- Born: 1984 (age 41–42) Rafah Camp
- Occupation: Author

= Mohammed Omer (journalist) =

Palestinian-Dutch author (born 1984)

Mohammed Omer Almoghayer (محمد عمر المغير), (born 1984) is a Palestinian author. He has reported for numerous media outlets, including The New York Times, the Washington Report on Middle East Affairs, Al Jazeera, New Statesman, Pacifica Radio, Electronic Intifada, The Nation, Inter Press Service, Free Speech Radio News, Vermont Guardian, ArtVoice Weekly, the Norwegian Morgenbladet, and Dagsavisen, the Swedish dailies Dagen Nyheter and Aftonbladet the Swedish magazine Arbetaren, the Basque daily Berria, the German daily Junge Welt and the Finish magazine Ny Tid. He also founded Rafah Today and is the author of several books, including Shell-Shocked. His work has been translated into 23 languages, including Hindi, Chinese, Portuguese, Spanish, French and Japanese. He completed his doctoral studies, culminating in a PhD degree, at both Columbia University and Erasmus University Rotterdam. During his time, he also held a prestigious scholarship. In 2015, he assumed the role of a Research Scholar at Harvard University.

==Awards==
In 2008, Omer was awarded the 2007 Martha Gellhorn Prize for Journalism. In the award citation, he was honored as "the voice of the voiceless" and his reports were described as an "humane record of the injustice imposed on a community forgotten by much of the world". Noam Chomsky said he had been following Omer's work for several years and was pleased to learn of his award, "an honor that he richly deserves". He went on, he "...has continued his work with courage and integrity. It is no exaggeration to say that he can serve as a model of honorable journalism." He was awarded the Ossietzky Prize by the Norwegian branch of P.E.N. International in 2009, for "outstanding achievements within the field of free expression". He was also given an honorable mention in Pulse Media's 20 Top Global Media Figures of 2009.

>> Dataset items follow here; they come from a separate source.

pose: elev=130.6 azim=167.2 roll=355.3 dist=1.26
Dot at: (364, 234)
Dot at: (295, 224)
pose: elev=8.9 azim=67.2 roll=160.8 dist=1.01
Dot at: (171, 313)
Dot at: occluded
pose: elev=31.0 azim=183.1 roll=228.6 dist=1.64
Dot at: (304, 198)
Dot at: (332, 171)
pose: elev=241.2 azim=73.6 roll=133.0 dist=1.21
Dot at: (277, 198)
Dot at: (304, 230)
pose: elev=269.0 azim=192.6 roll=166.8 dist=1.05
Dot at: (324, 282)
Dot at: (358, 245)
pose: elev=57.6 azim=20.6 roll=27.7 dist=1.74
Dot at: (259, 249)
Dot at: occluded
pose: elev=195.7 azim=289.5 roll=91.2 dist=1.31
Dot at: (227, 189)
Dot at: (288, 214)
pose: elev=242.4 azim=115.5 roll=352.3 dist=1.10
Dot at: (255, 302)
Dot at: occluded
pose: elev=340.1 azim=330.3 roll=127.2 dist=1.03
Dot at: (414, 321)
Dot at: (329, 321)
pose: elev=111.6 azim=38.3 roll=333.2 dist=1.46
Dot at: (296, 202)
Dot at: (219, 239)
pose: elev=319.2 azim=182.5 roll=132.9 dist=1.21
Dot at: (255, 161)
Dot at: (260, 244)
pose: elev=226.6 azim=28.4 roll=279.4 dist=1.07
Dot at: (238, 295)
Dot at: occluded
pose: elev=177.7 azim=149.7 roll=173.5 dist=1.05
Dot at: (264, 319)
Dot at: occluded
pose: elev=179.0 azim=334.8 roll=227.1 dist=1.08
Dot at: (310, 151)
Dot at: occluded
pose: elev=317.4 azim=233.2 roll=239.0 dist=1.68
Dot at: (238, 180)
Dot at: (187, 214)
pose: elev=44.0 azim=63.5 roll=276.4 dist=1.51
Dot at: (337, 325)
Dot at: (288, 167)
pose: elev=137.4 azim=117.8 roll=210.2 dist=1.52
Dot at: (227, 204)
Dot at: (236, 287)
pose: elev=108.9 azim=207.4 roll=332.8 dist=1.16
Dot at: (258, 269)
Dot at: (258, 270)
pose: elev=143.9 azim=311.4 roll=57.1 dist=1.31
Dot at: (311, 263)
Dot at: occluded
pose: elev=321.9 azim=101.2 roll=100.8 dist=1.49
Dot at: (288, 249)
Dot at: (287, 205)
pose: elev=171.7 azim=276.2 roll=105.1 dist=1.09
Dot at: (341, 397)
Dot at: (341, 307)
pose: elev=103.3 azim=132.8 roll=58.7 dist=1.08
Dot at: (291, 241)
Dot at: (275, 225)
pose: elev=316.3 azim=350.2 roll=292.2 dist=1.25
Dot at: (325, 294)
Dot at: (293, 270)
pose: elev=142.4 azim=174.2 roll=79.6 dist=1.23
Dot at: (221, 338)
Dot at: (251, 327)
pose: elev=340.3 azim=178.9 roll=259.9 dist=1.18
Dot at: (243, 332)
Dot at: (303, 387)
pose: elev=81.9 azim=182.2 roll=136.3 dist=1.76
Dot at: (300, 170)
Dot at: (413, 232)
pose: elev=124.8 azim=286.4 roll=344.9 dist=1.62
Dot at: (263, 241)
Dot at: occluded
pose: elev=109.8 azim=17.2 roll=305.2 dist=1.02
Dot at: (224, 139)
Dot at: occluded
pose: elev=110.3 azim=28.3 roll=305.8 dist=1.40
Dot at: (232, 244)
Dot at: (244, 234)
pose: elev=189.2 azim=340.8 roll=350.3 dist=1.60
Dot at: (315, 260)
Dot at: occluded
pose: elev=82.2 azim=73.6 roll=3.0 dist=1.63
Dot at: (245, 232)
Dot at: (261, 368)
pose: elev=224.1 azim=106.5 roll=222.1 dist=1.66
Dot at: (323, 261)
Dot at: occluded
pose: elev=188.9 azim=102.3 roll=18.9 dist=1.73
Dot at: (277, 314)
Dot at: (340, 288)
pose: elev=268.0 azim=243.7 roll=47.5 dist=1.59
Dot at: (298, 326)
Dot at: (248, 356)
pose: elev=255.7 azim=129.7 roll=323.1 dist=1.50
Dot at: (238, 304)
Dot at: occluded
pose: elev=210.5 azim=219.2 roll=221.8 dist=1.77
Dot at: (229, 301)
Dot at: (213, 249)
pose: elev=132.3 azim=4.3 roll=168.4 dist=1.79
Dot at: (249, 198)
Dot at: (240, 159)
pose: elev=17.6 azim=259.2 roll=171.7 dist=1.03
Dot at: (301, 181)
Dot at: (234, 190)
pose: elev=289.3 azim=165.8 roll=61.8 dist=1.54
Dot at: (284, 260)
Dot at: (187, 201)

- "Best Youth Voice" (2006).
- Martha Gellhorn Prize for Journalism (2008)
- Ossietzky Prize (2009
- Press Freedom Prize (2009)
- Ranked 398 by Arabian Business Power 500 (2013)

==Background==
Omer was born and raised in the Rafah refugee camp at the southern end of the Gaza Strip near the Egyptian border. He began working to support his family at the age of six when his father was in an Israeli prison. In time, he took a job at a backpack factory and since then has been a translator, journalist and program co-ordinator.

Omer graduated with dual bachelor degrees, English and literature, from the Islamic University of Gaza in June 2006.

==Incidents==
Israeli restrictions have sometimes stopped him travelling to the West Bank.

In 2008, while traveling back to the Gaza Strip via Allenby Bridge to the West Bank, Omer reported that he was stripped to his underwear, humiliated and beaten by Israeli soldiers while traveling into the West Bank from Jordan. According to a United Nations report, Omer is convinced that the brutal assault occurred when the security services were frustrated at their inability to confiscate the money he had been awarded.

He was subsequently hospitalized on his return to Gaza, where it was discovered that he had sustained several broken ribs and various bodily contusions as a result of the ordeal. Omer has recovered since and has been able to maintain his position as a journalist. The government of The Netherlands, which had sent a diplomatic mission to welcome Omer and accompany him to Gaza, lodged an official protest with Israel about his mistreatment.